## ASSIGNMENT
Only the lines below between the ones containing "Dès 9 ans • 16'30" and "unterstützen Körper und", inclusive, are to be reproduced, each exactly as it stands.

--- EXERCISE INPUT ---

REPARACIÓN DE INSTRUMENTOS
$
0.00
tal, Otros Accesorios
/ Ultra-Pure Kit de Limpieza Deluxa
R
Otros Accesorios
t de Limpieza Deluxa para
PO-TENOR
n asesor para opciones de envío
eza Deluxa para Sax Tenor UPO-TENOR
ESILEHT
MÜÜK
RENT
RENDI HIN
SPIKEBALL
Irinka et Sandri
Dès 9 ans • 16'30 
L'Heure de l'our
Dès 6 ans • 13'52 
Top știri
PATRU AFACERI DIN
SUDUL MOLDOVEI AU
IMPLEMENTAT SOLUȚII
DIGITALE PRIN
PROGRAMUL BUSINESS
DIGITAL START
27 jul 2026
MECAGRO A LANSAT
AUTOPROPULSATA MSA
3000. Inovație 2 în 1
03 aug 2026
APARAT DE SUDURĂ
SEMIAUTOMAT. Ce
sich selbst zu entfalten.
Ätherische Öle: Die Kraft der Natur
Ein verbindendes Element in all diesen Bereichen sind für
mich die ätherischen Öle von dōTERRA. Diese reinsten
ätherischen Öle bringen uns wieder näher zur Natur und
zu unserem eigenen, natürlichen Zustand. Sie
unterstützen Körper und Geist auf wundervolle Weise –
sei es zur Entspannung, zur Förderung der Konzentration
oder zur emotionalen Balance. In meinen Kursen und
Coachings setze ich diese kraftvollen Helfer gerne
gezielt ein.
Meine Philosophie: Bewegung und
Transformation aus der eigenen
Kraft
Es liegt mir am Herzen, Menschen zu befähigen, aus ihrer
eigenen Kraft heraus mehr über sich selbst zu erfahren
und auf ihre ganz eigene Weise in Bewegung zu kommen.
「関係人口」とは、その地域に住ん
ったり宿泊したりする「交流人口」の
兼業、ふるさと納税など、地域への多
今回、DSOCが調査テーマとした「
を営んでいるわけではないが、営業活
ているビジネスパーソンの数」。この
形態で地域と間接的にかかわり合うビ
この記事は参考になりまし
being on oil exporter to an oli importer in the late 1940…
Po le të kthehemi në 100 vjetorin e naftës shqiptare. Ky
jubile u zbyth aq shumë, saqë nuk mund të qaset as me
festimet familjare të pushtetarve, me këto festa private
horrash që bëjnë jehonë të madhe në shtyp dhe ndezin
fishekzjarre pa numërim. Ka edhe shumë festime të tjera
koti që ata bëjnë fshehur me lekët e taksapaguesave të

---

## RESPONSE FOR THIS EXERCISE
Dès 9 ans • 16'30 
L'Heure de l'our
Dès 6 ans • 13'52 
Top știri
PATRU AFACERI DIN
SUDUL MOLDOVEI AU
IMPLEMENTAT SOLUȚII
DIGITALE PRIN
PROGRAMUL BUSINESS
DIGITAL START
27 jul 2026
MECAGRO A LANSAT
AUTOPROPULSATA MSA
3000. Inovație 2 în 1
03 aug 2026
APARAT DE SUDURĂ
SEMIAUTOMAT. Ce
sich selbst zu entfalten.
Ätherische Öle: Die Kraft der Natur
Ein verbindendes Element in all diesen Bereichen sind für
mich die ätherischen Öle von dōTERRA. Diese reinsten
ätherischen Öle bringen uns wieder näher zur Natur und
zu unserem eigenen, natürlichen Zustand. Sie
unterstützen Körper und Geist auf wundervolle Weise –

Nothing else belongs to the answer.